You got cut off at the end, but I hear your point.

I completely agree that cost-per-successful-outcome is the goal, and "cheapest" is never the entire solution, but only routing to the cheapest isn't what frugon does. If it did that, then it would just pick something like GPT-4.1-Nano (one of the current cheapest models regardless of quality) for everything, and it would be useless.

The whole pipeline in frugon is predicated on quality tier gating. Frugon doesn't strip out quality. This is based on quality tiers from LMArena leaderboard data (CC-BY licensed). The easy/hard split only recommends routing calls predicted to survive the downgrade.

> $ is operationally useless since $ is model depenedent

> model+harness are symbiotic or antagonistic

To these points, frugon gives you --measure (you can compare the outcomes yourself via prompt sampling from both models - current and candidate/recommended) and --judge (championing a model to determine whether the recommended/candidate model actually successfully holds the quality of the current model from the prompts sampled). The win/tie rate summary outputted by the judge tells you whether the candidates you're comparing preserve the outcome you're currently getting from the current model measured on your own prompts. So, if your model succeeds at the prompt and the candidate ties this (judge's verdict), then you've successfully evaluated that you can swap to a different model at a lower cost. It's measured on your task distribution as a quality confirmation of frugon's initial offline quality tier gating routing recommendation.

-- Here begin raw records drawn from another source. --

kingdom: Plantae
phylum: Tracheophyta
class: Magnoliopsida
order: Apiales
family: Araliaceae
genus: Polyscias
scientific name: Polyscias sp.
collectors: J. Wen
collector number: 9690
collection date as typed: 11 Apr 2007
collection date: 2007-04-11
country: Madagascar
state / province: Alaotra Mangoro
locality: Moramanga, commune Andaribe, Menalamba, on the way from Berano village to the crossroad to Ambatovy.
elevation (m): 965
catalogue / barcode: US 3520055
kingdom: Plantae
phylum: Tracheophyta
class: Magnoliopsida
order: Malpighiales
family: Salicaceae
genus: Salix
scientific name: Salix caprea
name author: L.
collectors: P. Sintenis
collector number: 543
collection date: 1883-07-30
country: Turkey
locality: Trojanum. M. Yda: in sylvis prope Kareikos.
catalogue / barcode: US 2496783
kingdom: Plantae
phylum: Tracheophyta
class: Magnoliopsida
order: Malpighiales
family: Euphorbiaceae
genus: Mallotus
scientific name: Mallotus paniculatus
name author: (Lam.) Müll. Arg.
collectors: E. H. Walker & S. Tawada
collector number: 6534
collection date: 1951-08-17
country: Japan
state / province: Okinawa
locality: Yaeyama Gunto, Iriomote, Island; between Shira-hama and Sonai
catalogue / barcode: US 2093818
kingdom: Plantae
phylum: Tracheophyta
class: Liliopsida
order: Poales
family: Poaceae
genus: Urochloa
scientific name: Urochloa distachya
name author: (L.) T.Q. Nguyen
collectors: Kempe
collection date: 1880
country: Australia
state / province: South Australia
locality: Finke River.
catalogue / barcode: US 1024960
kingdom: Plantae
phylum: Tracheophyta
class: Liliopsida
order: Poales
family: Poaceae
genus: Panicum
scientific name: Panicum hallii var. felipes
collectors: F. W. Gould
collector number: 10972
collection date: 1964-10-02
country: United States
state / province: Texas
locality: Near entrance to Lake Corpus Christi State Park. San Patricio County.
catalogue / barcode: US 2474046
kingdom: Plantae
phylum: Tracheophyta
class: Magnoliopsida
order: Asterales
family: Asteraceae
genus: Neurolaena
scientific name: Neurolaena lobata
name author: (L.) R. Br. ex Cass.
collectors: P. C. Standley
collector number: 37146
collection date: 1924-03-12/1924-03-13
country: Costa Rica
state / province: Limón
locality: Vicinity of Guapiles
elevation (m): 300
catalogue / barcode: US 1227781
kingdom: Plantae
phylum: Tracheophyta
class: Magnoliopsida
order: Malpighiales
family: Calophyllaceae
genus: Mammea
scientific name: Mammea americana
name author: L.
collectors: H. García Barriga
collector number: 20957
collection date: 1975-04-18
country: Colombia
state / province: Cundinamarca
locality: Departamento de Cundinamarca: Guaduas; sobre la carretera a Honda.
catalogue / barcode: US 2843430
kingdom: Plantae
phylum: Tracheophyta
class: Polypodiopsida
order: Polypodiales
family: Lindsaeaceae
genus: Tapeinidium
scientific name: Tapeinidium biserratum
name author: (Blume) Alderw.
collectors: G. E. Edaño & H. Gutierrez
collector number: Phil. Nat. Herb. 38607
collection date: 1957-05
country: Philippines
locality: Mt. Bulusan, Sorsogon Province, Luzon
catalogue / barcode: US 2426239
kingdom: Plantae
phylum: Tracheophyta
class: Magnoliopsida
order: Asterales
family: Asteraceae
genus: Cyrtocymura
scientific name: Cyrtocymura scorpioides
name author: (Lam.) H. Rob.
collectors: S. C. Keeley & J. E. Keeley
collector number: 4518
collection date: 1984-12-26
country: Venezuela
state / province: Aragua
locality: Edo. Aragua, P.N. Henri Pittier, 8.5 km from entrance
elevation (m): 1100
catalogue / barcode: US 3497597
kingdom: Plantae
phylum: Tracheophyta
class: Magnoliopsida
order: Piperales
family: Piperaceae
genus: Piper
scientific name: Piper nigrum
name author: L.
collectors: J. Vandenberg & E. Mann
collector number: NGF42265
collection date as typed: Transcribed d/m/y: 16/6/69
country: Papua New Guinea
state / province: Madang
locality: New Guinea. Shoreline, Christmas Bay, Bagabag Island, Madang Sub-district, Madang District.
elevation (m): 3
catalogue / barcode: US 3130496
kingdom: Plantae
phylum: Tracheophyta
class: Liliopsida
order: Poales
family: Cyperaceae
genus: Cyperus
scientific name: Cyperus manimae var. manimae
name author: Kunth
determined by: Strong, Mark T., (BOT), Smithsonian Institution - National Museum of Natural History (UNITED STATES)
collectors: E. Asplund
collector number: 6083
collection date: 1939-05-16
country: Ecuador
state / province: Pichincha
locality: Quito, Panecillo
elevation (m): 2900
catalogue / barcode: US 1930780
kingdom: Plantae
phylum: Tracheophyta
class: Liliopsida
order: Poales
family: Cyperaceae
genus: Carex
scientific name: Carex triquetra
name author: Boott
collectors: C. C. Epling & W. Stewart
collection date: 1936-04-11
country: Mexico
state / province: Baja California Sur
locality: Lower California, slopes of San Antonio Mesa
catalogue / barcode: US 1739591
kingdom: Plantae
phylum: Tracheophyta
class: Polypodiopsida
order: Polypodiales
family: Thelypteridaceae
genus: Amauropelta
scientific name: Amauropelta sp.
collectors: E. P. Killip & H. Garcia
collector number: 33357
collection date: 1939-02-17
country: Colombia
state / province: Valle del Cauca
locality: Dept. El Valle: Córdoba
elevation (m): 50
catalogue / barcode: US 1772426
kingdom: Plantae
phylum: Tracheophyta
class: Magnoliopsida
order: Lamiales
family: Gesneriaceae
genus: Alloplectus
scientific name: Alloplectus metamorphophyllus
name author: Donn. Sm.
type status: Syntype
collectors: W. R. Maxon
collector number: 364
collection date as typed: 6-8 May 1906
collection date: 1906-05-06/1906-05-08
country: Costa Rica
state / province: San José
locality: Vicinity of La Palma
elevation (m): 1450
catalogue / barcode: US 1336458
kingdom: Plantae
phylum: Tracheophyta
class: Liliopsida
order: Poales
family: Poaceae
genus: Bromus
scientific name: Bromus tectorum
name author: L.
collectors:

Success rates are task-dependent, as every user prompts a model differently which could either get a successful outcome or a failure-doomed-to-retry outcome. No benchmark/table can tell you what your agent+subagent's odds of success are, unless all you do is pass an unaltered prompt that has been externally benchmarked. Hence why --measure and --judge exist. You must confirm the initial routing recommendation with your own evaluation (human/ai/evals)

However, you have made me think of combining the initial dollar cost analysis with judge outcome as an "effective cost per judged success" metric...which is a great idea, as they are currently separated.